A two-time Class L and Southern Connecticut Conference Coach of the Year honoree at CHS, Dan Warburton has helped build the Rams into one of the top girls’ lacrosse programs in the state. Since Warburton took over in 2002, Cheshire has won or shared 10 Southern Connecticut Conference regular-season titles and captured six SCC tournament crowns.
After the pandemic led to the cancellation of the 2020 season, the Rams returned to post a 12-6 record this spring.
On and off the field, Taylor Warburton feels that she has benefited from her father’s leadership.
“I’ve learned from him about confidence and authority. It makes you a better coach when you have those qualities,” said Warburton. “My dad is good at public speaking.”
This year was an emotional experience, as Warburton competed in her final season for her dad.
“Playing for him made an interesting balance that we never got used to until my senior year,” said Taylor Warburton, who captained the 2021 Rams with Bailey and Kuhlthau. “He can’t favor me and I had to treat him as my coach instead of my father.”
A four-year varsity player, Taylor Warburton earned a career-high 57 and 23 assists in 2021. She earned honors such as All-Class L and All-SCC First Team and Record-Journal Player of the Year, as well as Academic All-American and All-State. Warburton also shared the Lacrosse Award with Bailey, a four-year starter for the Rams.

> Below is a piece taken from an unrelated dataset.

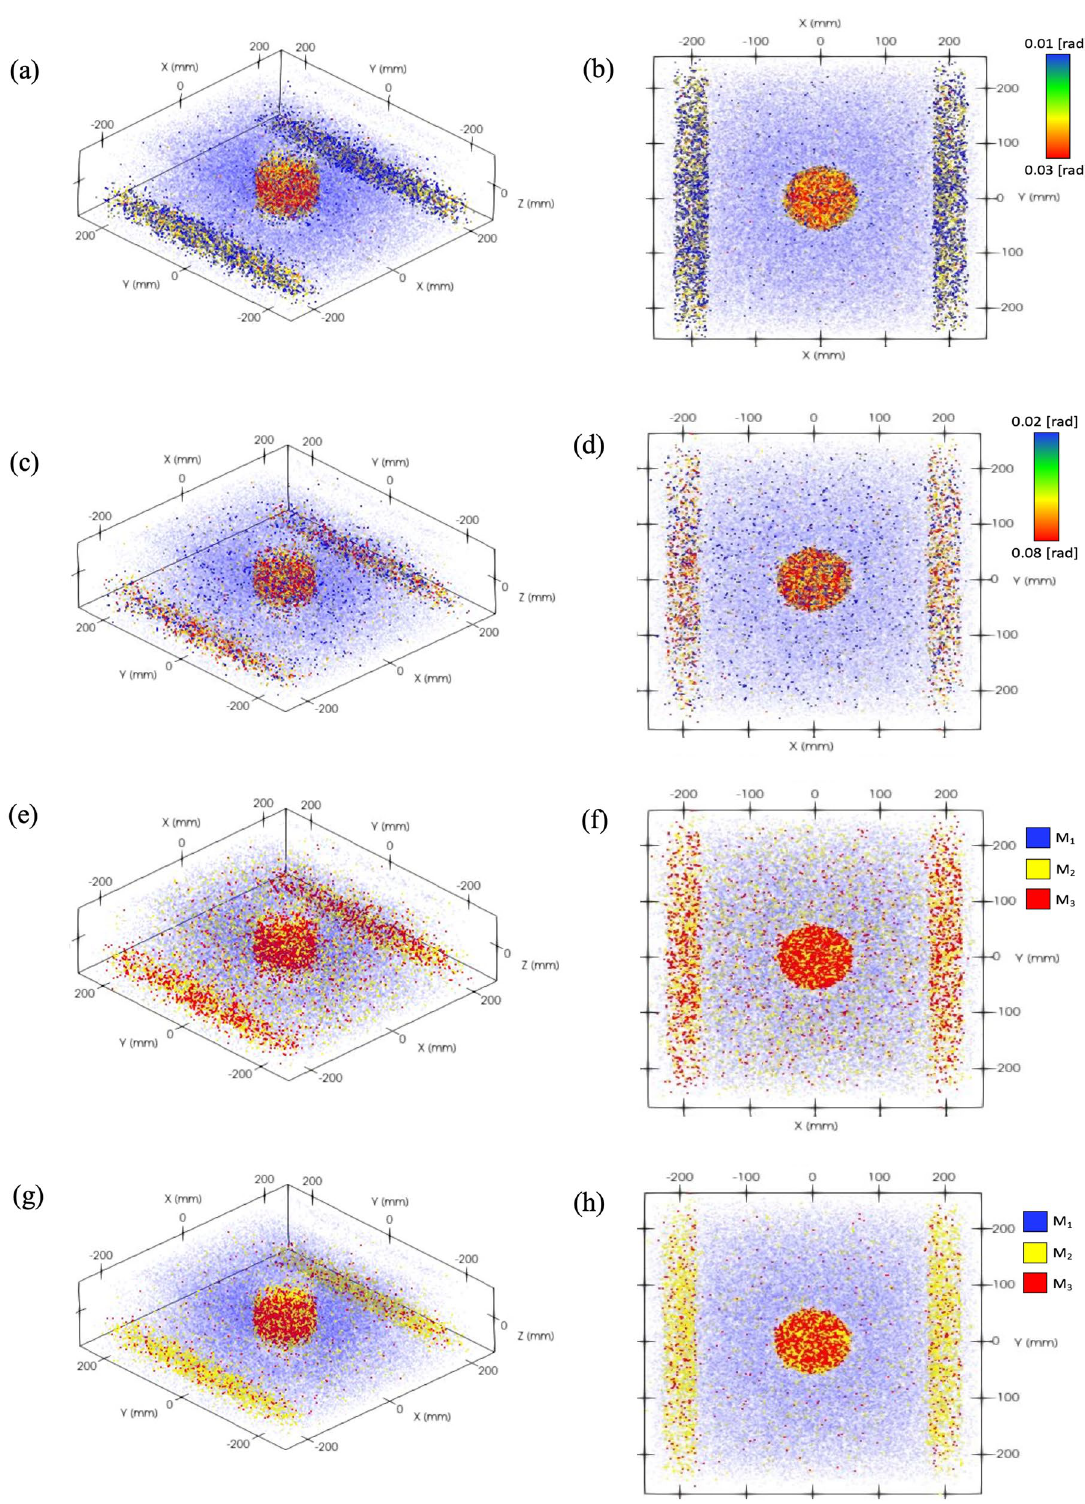
Figure 9. Reconstructed images using a modified PoCA. The results of image reconstruction using muon tomography (a cylindrical tungsten and two steel beams) for four scenarios using original PoCA ( a – d ) and mPoCA ( e – h ): 10 5 mono-energy muons, 3 GeV ( a, b ), (ii) 10 5 muons with cosmic muon spectrum ( c, d ), (iii) 5 × 10 4 muons ( e, f ), and (iv) 10 5 muons ( g, h ) with cosmic muon spectrum. It is noted that continuous and discrete color maps are used for PoCA and mPoCA, respectively. Types of materials are indistinguishable when muon momentum knowledge is not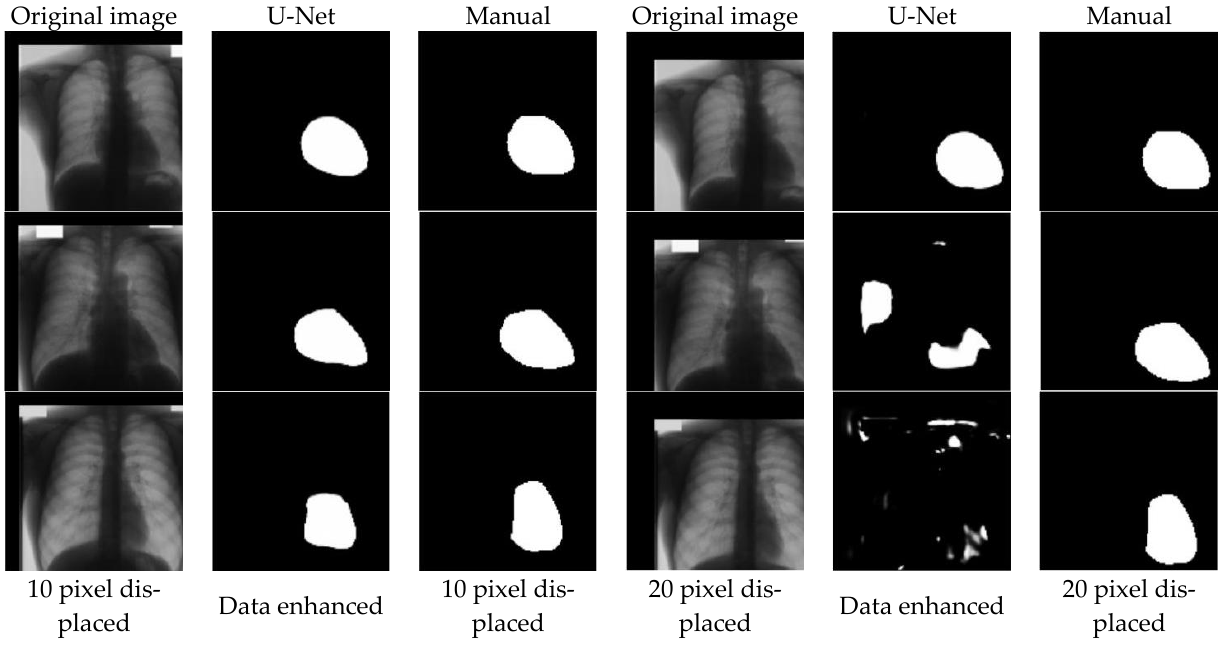
Figure 8. The segmentation results of the displaced image with the original network. (b) Rotation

“Going into this year, we had no idea what the season would look like, but it turned out great,” reflected Warburton. “We didn’t need to go into a team lockdown (because of Covid). I was happy about that.”
While saddened to end her career, Warburton looks forward to still being able to coach in the summer program.
“It feels strange to stop playing lacrosse, because it has been such a huge part of my life,” said Warburton, who will attend Sacred Heart University this fall. “I may play on a club team, but want to see how my schedule works out going into Nursing.”